■ WHAT TO PRODUCE ■
Restate the listing below word for word, and leave its pictures behind.

--- GIVEN INFORMATION Enclosed Below ---

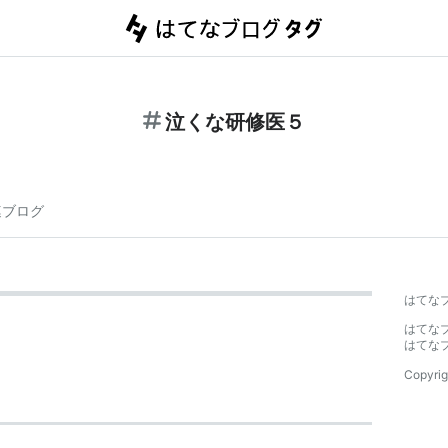
泣くな研修医５
連ブログ
はてな
はてな
はてな
Copyrig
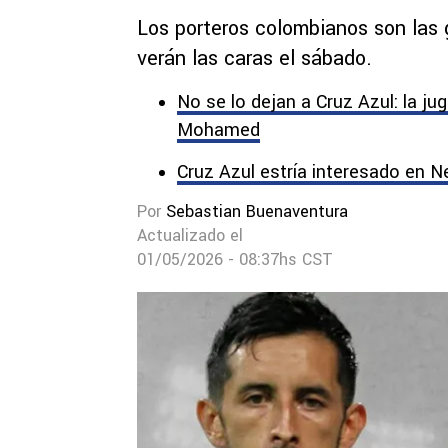
Los porteros colombianos son las 
verán las caras el sábado.
No se lo dejan a Cruz Azul: la j
Mohamed
Cruz Azul estría interesado en N
Por
Sebastian Buenaventura
Actualizado el
01/05/2026 - 08:37hs CST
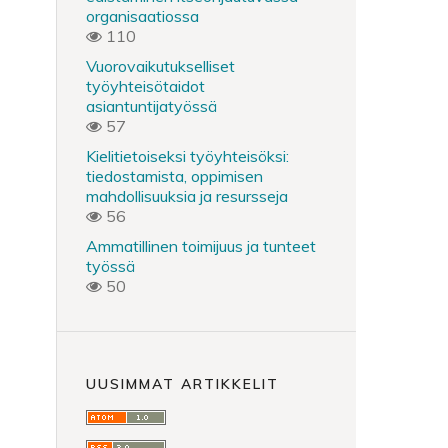
organisaatiossa
110
Vuorovaikutukselliset
työyhteisötaidot
asiantuntijatyössä
57
Kielitietoiseksi työyhteisöksi:
tiedostamista, oppimisen
mahdollisuuksia ja resursseja
56
Ammatillinen toimijuus ja tunteet
työssä
50
UUSIMMAT ARTIKKELIT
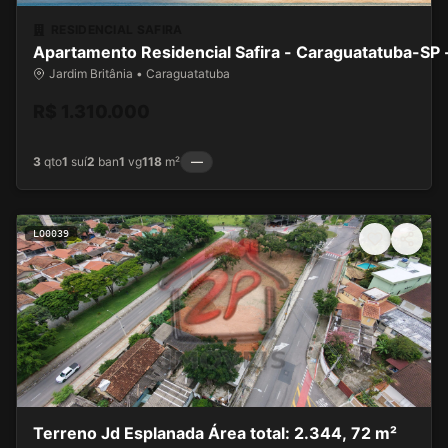
RESIDENCIAL SAFIRA
Apartamento Residencial Safira - Caraguatatuba-SP -
Jardim Britânia • Caraguatatuba
R$ 1.310.000
3
qto
1
suí
2
ban
1
vg
118
m²
—
LO0039
Terreno Jd Esplanada Área total: 2.344, 72 m²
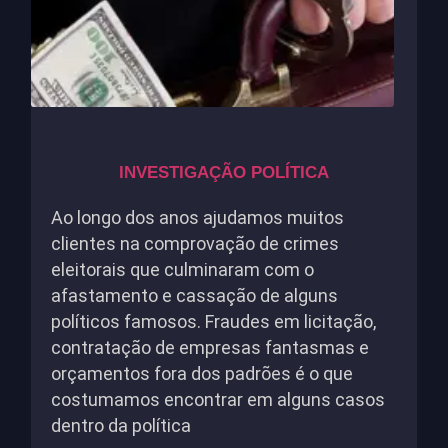
INVESTIGAÇÃO POLÍTICA
Ao longo dos anos ajudamos muitos
clientes na comprovação de crimes
eleitorais que culminaram com o
afastamento e cassação de alguns
políticos famosos. Fraudes em licitação,
contratação de empresas fantasmas e
orçamentos fora dos padrões é o que
costumamos encontrar em alguns casos
dentro da política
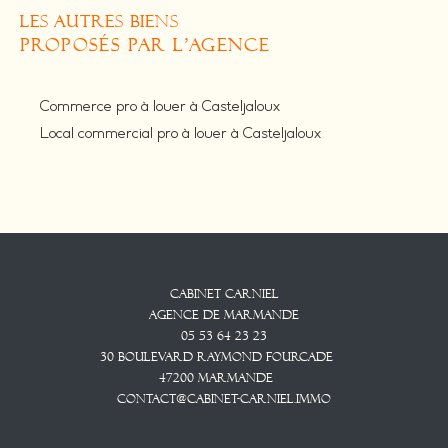
LES AUTRES BIENS
PROPOSÉS PAR L'AGENCE
Commerce pro à louer à Casteljaloux
Local commercial pro à louer à Casteljaloux
Cabinet CARNIEL
Agence De Marmande
05 53 64 23 23
30 Boulevard Raymond Fourcade
47200
Marmande
contact@cabinet-carniel.immo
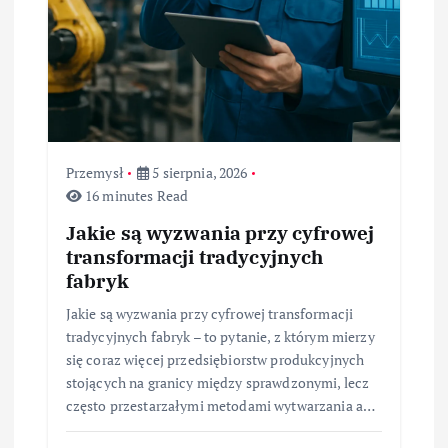
Przemysł
5 sierpnia, 2026
16 minutes Read
Jakie są wyzwania przy cyfrowej
transformacji tradycyjnych
fabryk
Jakie są wyzwania przy cyfrowej transformacji
tradycyjnych fabryk – to pytanie, z którym mierzy
się coraz więcej przedsiębiorstw produkcyjnych
stojących na granicy między sprawdzonymi, lecz
często przestarzałymi metodami wytwarzania a…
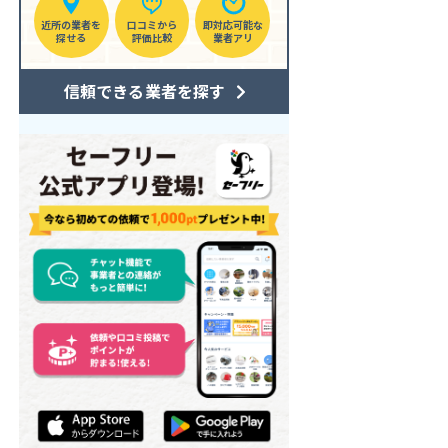
近所の業者を
口コミから
即対応可能な
探せる
評価比較
業者アリ
信頼できる業者を探す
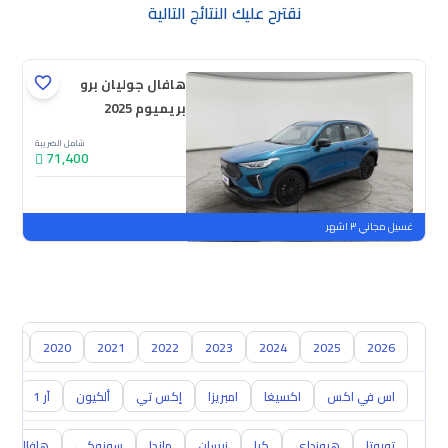
نقترح عليك النتائج التالية
هافال جوليان برو
بريميوم 2025
شامل الضريبة
71,400
جديدة
ملوحة
غسيل مجاني ٣ اشهر
018
2020
2021
2022
2023
2024
2025
2026
اس في اكس
اكسيغا
امبريزا
إكس تي
ألكيون
آر 1
آر 
تويوتا
هيونداي
كيا
نيسان
مازدا
سوزوكي
هافال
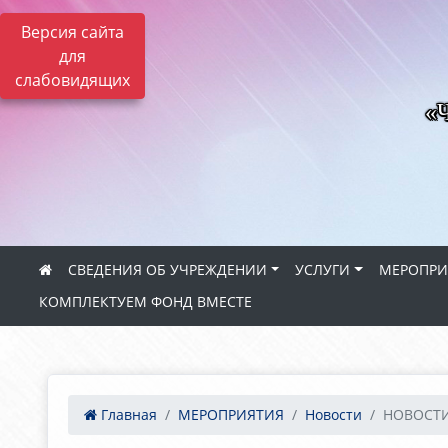
Версия сайта
для
слабовидящих
«Ч
СВЕДЕНИЯ ОБ УЧРЕЖДЕНИИ
УСЛУГИ
МЕРОПРИ
КОМПЛЕКТУЕМ ФОНД ВМЕСТЕ
Главная
МЕРОПРИЯТИЯ
Новости
НОВОСТИ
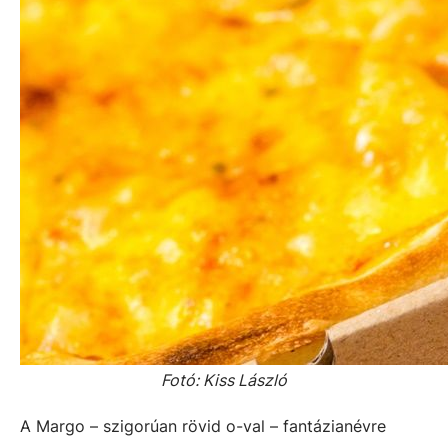
Fotó: Kiss László
A Margo – szigorúan rövid o-val – fantázianévre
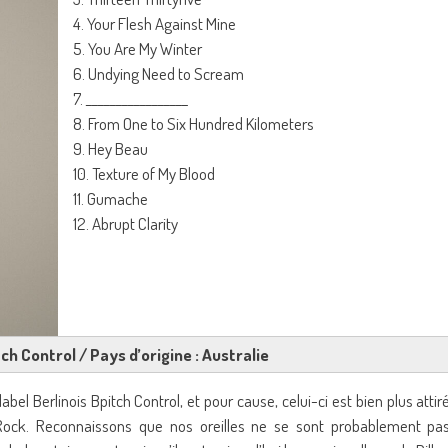
4. Your Flesh Against Mine
5. You Are My Winter
6. Undying Need to Scream
7. _________________
8. From One to Six Hundred Kilometers
9. Hey Beau
10. Texture of My Blood
11. Gumache
12. Abrupt Clarity
tch Control / Pays d’origine : Australie
abel Berlinois Bpitch Control, et pour cause, celui-ci est bien plus attir
 Rock. Reconnaissons que nos oreilles ne se sont probablement pa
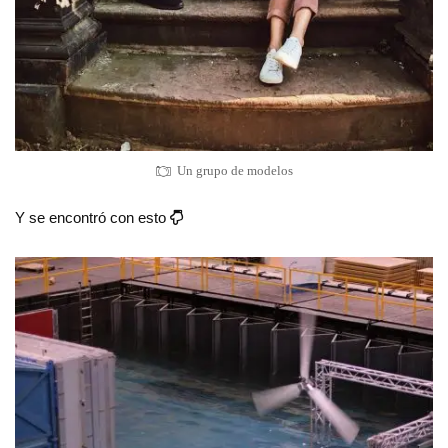
Un grupo de modelos
Y se encontró con esto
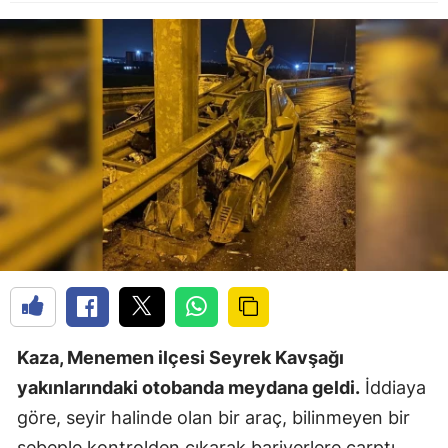
Kaza, Menemen ilçesi Seyrek Kavşağı
yakınlarındaki otobanda meydana geldi.
İddiaya
göre, seyir halinde olan bir araç, bilinmeyen bir
sebeple kontrolden çıkarak bariyerlere çarptı.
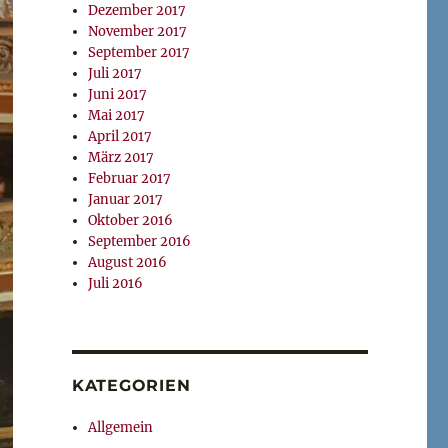
Dezember 2017
November 2017
September 2017
Juli 2017
Juni 2017
Mai 2017
April 2017
März 2017
Februar 2017
Januar 2017
Oktober 2016
September 2016
August 2016
Juli 2016
KATEGORIEN
Allgemein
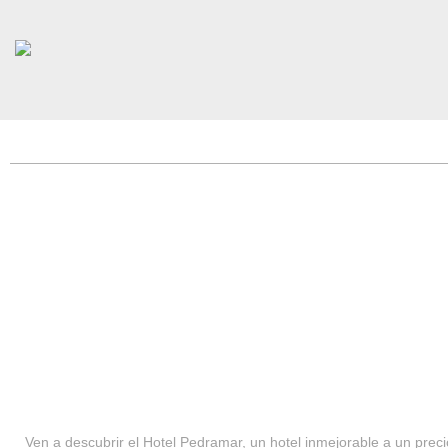
HOTEL PEDRAMAR ***
SERVICIOS
Ven a descubrir el Hotel Pedramar, un hotel inmejorable a un precio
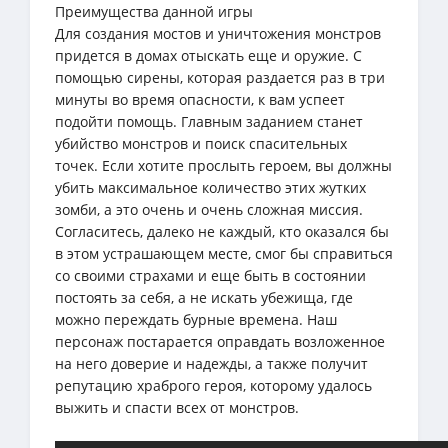
Преимущества данной игры
Для создания мостов и уничтожения монстров
придется в домах отыскать еще и оружие. С
помощью сирены, которая раздается раз в три
минуты во время опасности, к вам успеет
подойти помощь. Главным заданием станет
убийство монстров и поиск спасительных
точек. Если хотите прослыть героем, вы должны
убить максимальное количество этих жутких
зомби, а это очень и очень сложная миссия.
Согласитесь, далеко не каждый, кто оказался бы
в этом устрашающем месте, смог бы справиться
со своими страхами и еще быть в состоянии
постоять за себя, а не искать убежища, где
можно переждать бурные времена. Наш
персонаж постарается оправдать возложенное
на него доверие и надежды, а также получит
репутацию храброго героя, которому удалось
выжить и спасти всех от монстров.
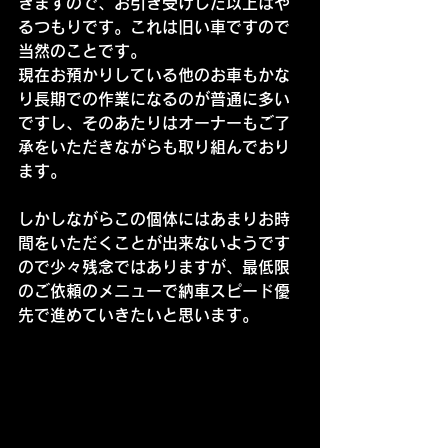
きますので、お引き受けした以上はや
るつもりです。これは旧い車ですので
当然のことです。
現在お預かりしている他のお車もかな
り長期での作業になるのが普通に多い
ですし、そのあたりはオーナーもご了
承をいただきながらも取り組んでおり
ます。
しかしながらこの個体にはあまりお時
間をいただくことが出来ないようです
ので少々残念ではありますが、最低限
のご依頼のメニューで納車スピード優
先で進めていきたいと思います。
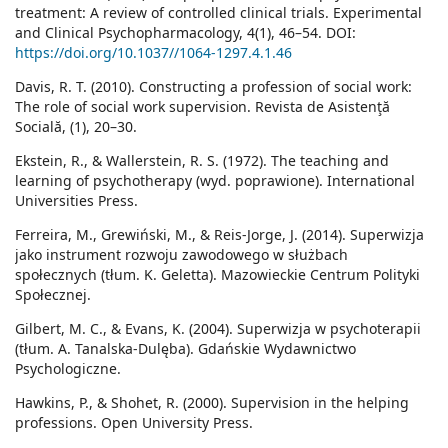
treatment: A review of controlled clinical trials. Experimental
and Clinical Psychopharmacology, 4(1), 46–54. DOI:
https://doi.org/10.1037//1064-1297.4.1.46
Davis, R. T. (2010). Constructing a profession of social work:
The role of social work supervision. Revista de Asistenţă
Socială, (1), 20–30.
Ekstein, R., & Wallerstein, R. S. (1972). The teaching and
learning of psychotherapy (wyd. poprawione). International
Universities Press.
Ferreira, M., Grewiński, M., & Reis-Jorge, J. (2014). Superwizja
jako instrument rozwoju zawodowego w służbach
społecznych (tłum. K. Geletta). Mazowieckie Centrum Polityki
Społecznej.
Gilbert, M. C., & Evans, K. (2004). Superwizja w psychoterapii
(tłum. A. Tanalska-Dulęba). Gdańskie Wydawnictwo
Psychologiczne.
Hawkins, P., & Shohet, R. (2000). Supervision in the helping
professions. Open University Press.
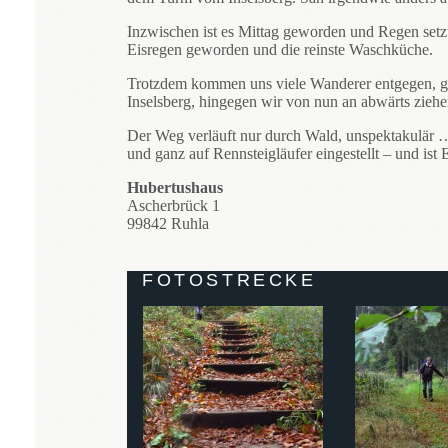
Inzwischen ist es Mittag geworden und Regen setzt 
Eisregen geworden und die reinste Waschküche.
Trotzdem kommen uns viele Wanderer entgegen, gan
Inselsberg, hingegen wir von nun an abwärts ziehe
Der Weg verläuft nur durch Wald, unspektakulär …
und ganz auf Rennsteigläufer eingestellt – und ist 
Hubertushaus
Ascherbrück 1
99842 Ruhla
FOTOSTRECKE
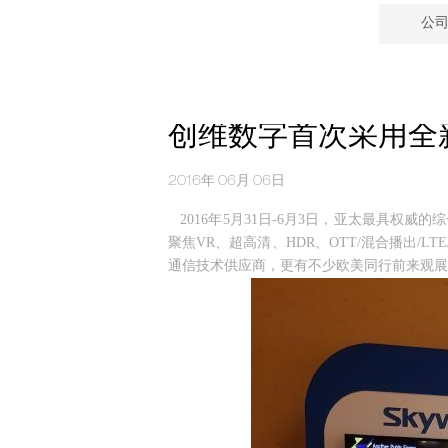
公
创维数字首次采用全新模式
2016年 06月 06日
2016年5月31日-6月3日，亚太最具权威的综合性
聚焦VR、超高清、HDR、OTT/混合播出/
通信技术供应商，更有不少欧美同行前来观展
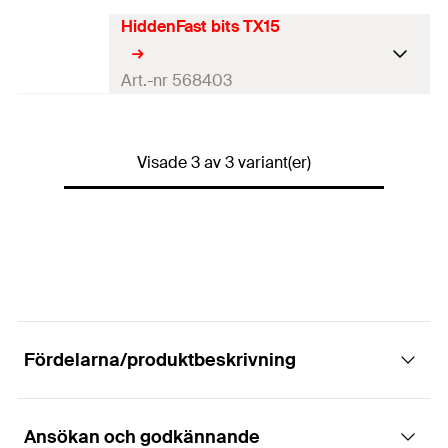
GTIN (EAN-Code)
4048962487114
HiddenFast bits TX15
Drivning
—
Antal
1
Bit.
Art.-nr 568403
GTIN (EAN-Code)
4048962507713
Drivning
TX15
Visade 3 av 3 variant(er)
Antal
1
Bit.
GTIN (EAN-Code)
4048962487107
Fördelarna/produktbeskrivning
Ansökan och godkännande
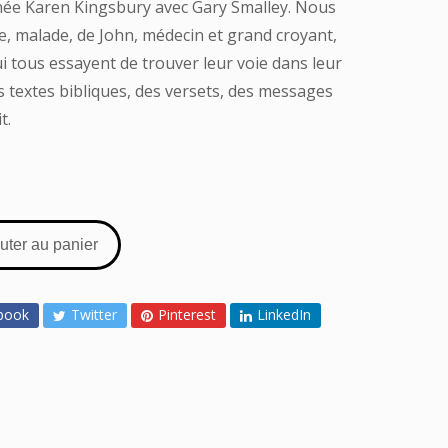
gnée Karen Kingsbury avec Gary Smalley. Nous
e, malade, de John, médecin et grand croyant,
ui tous essayent de trouver leur voie dans leur
es textes bibliques, des versets, des messages
t.
uter au panier
book
Twitter
Pinterest
LinkedIn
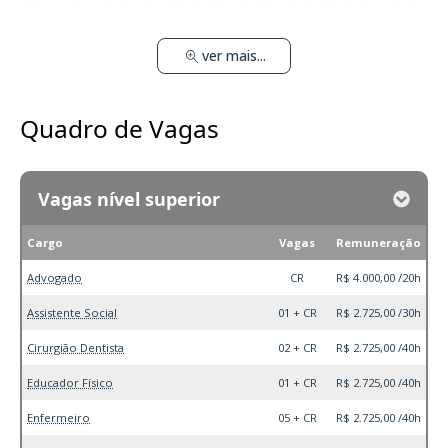
Oficial do Município.
ver mais...
Quadro de Vagas
Vagas nível superior
Cargo
Vagas
Remuneração
Advogado
CR
R$ 4.000,00 /20h
Assistente Social
01 + CR
R$ 2.725,00 /30h
Cirurgião Dentista
02 + CR
R$ 2.725,00 /40h
Educador Físico
01 + CR
R$ 2.725,00 /40h
Enfermeiro
05 + CR
R$ 2.725,00 /40h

--- End of Enclosed GIVEN INFORMATION ---

■ EXERCISE RESULT ■
泣くな研修医５
連ブログ
はてな
はてな
はてな
Copyrig
Los porteros colombianos son las 
verán las caras el sábado.
No se lo dejan a Cruz Azul: la j
Mohamed
Cruz Azul estría interesado en N
Por
Sebastian Buenaventura
Actualizado el
01/05/2026 - 08:37hs CST
organisaatiossa
110
Vuorovaikutukselliset
työyhteisötaidot
asiantuntijatyössä
57
Kielitietoiseksi työyhteisöksi:
tiedostamista, oppimisen
mahdollisuuksia ja resursseja
56
Ammatillinen toimijuus ja tunteet
työssä
50
UUSIMMAT ARTIKKELIT
RESIDENCIAL SAFIRA
Apartamento Residencial Safira - Caraguatatuba-SP -
Jardim Britânia • Caraguatatuba
R$ 1.310.000
3
qto
1
suí
2
ban
1
vg
118
m²
—
LO0039
Terreno Jd Esplanada Área total: 2.344, 72 m²
INVESTIGAÇÃO POLÍTICA
Ao longo dos anos ajudamos muitos
clientes na comprovação de crimes
eleitorais que culminaram com o
afastamento e cassação de alguns
políticos famosos. Fraudes em licitação,
contratação de empresas fantasmas e
orçamentos fora dos padrões é o que
costumamos encontrar em alguns casos
dentro da política
LES AUTRES BIENS
PROPOSÉS PAR L'AGENCE
Commerce pro à louer à Casteljaloux
Local commercial pro à louer à Casteljaloux
Cabinet CARNIEL
Agence De Marmande
05 53 64 23 23
30 Boulevard Raymond Fourcade
47200
Marmande
contact@cabinet-carniel.immo
Przemysł
5 sierpnia, 2026
16 minutes Read
Jakie są wyzwania przy cyfrowej
transformacji tradycyjnych
fabryk
Jakie są wyzwania przy cyfrowej transformacji
tradycyjnych fabryk – to pytanie, z którym mierzy
się coraz więcej przedsiębiorstw produkcyjnych
stojących na granicy między sprawdzonymi, lecz
często przestarzałymi metodami wytwarzania a…
近所の業者を
口コミから
即対応可能な
探せる
評価比較
業者アリ
信頼できる業者を探す
نقترح عليك النتائج التالية
هافال جوليان برو
بريميوم 2025
شامل الضريبة
71,400
جديدة
ملوحة
غسيل مجاني ٣ اشهر
018
2020
2021
2022
2023
2024
2025
2026
اس في اكس
اكسيغا
امبريزا
إكس تي
ألكيون
آر 1
آر 
تويوتا
هيونداي
كيا
نيسان
مازدا
سوزوكي
هافال
Версия сайта
для
слабовидящих
«Ч
СВЕДЕНИЯ ОБ УЧРЕЖДЕНИИ
УСЛУГИ
МЕРОПРИ
КОМПЛЕКТУЕМ ФОНД ВМЕСТЕ
Главная
МЕРОПРИЯТИЯ
Новости
НОВОСТИ
Fotó: Kiss László
A Margo – szigorúan rövid o-val – fantázianévre
4. Your Flesh Against Mine
5. You Are My Winter
6. Undying Need to Scream
7. _________________
8. From One to Six Hundred Kilometers
9. Hey Beau
10. Texture of My Blood
11. Gumache
12. Abrupt Clarity
tch Control / Pays d’origine : Australie
abel Berlinois Bpitch Control, et pour cause, celui-ci est bien plus attir
 Rock. Reconnaissons que nos oreilles ne se sont probablement pa
Un grupo de modelos
Y se encontró con esto
Kaza, Menemen ilçesi Seyrek Kavşağı
yakınlarındaki otobanda meydana geldi.
İddiaya
göre, seyir halinde olan bir araç, bilinmeyen bir
sebeple kontrolden çıkarak bariyerlere çarptı.
Dezember 2017
November 2017
September 2017
Juli 2017
Juni 2017
Mai 2017
April 2017
März 2017
Februar 2017
Januar 2017
Oktober 2016
September 2016
August 2016
Juli 2016
KATEGORIEN
Allgemein
HOTEL PEDRAMAR ***
SERVICIOS
Ven a descubrir el Hotel Pedramar, un hotel inmejorable a un precio
Преимущества данной игры
Для создания мостов и уничтожения монстров
придется в домах отыскать еще и оружие. С
помощью сирены, которая раздается раз в три
минуты во время опасности, к вам успеет
подойти помощь. Главным заданием станет
убийство монстров и поиск спасительных
точек. Если хотите прослыть героем, вы должны
убить максимальное количество этих жутких
зомби, а это очень и очень сложная миссия.
Согласитесь, далеко не каждый, кто оказался бы
в этом устрашающем месте, смог бы справиться
со своими страхами и еще быть в состоянии
постоять за себя, а не искать убежища, где
можно переждать бурные времена. Наш
персонаж постарается оправдать возложенное
на него доверие и надежды, а также получит
репутацию храброго героя, которому удалось
выжить и спасти всех от монстров.
きますので、お引き受けした以上はや
るつもりです。これは旧い車ですので
当然のことです。
現在お預かりしている他のお車もかな
り長期での作業になるのが普通に多い
ですし、そのあたりはオーナーもご了
承をいただきながらも取り組んでおり
ます。
しかしながらこの個体にはあまりお時
間をいただくことが出来ないようです
ので少々残念ではありますが、最低限
のご依頼のメニューで納車スピード優
先で進めていきたいと思います。
treatment: A review of controlled clinical trials. Experimental
and Clinical Psychopharmacology, 4(1), 46–54. DOI:
https://doi.org/10.1037//1064-1297.4.1.46
Davis, R. T. (2010). Constructing a profession of social work:
The role of social work supervision. Revista de Asistenţă
Socială, (1), 20–30.
Ekstein, R., & Wallerstein, R. S. (1972). The teaching and
learning of psychotherapy (wyd. poprawione). International
Universities Press.
Ferreira, M., Grewiński, M., & Reis-Jorge, J. (2014). Superwizja
jako instrument rozwoju zawodowego w służbach
społecznych (tłum. K. Geletta). Mazowieckie Centrum Polityki
Społecznej.
Gilbert, M. C., & Evans, K. (2004). Superwizja w psychoterapii
(tłum. A. Tanalska-Dulęba). Gdańskie Wydawnictwo
Psychologiczne.
Hawkins, P., & Shohet, R. (2000). Supervision in the helping
professions. Open University Press.
Inzwischen ist es Mittag geworden und Regen setzt 
Eisregen geworden und die reinste Waschküche.
Trotzdem kommen uns viele Wanderer entgegen, gan
Inselsberg, hingegen wir von nun an abwärts ziehe
Der Weg verläuft nur durch Wald, unspektakulär …
und ganz auf Rennsteigläufer eingestellt – und ist 
Hubertushaus
Ascherbrück 1
99842 Ruhla
FOTOSTRECKE
公
创维数字首次采用全新模式
2016年 06月 06日
2016年5月31日-6月3日，亚太最具权威的综合性
聚焦VR、超高清、HDR、OTT/混合播出/
通信技术供应商，更有不少欧美同行前来观展
GTIN (EAN-Code)
4048962487114
HiddenFast bits TX15
Drivning
—
Antal
1
Bit.
Art.-nr 568403
GTIN (EAN-Code)
4048962507713
Drivning
TX15
Visade 3 av 3 variant(er)
Antal
1
Bit.
GTIN (EAN-Code)
4048962487107
Fördelarna/produktbeskrivning
Ansökan och godkännande
gnée Karen Kingsbury avec Gary Smalley. Nous
e, malade, de John, médecin et grand croyant,
ui tous essayent de trouver leur voie dans leur
es textes bibliques, des versets, des messages
t.
uter au panier
book
Twitter
Pinterest
LinkedIn
Oficial do Município.
ver mais...
Quadro de Vagas
Vagas nível superior
Cargo
Vagas
Remuneração
Advogado
CR
R$ 4.000,00 /20h
Assistente Social
01 + CR
R$ 2.725,00 /30h
Cirurgião Dentista
02 + CR
R$ 2.725,00 /40h
Educador Físico
01 + CR
R$ 2.725,00 /40h
Enfermeiro
05 + CR
R$ 2.725,00 /40h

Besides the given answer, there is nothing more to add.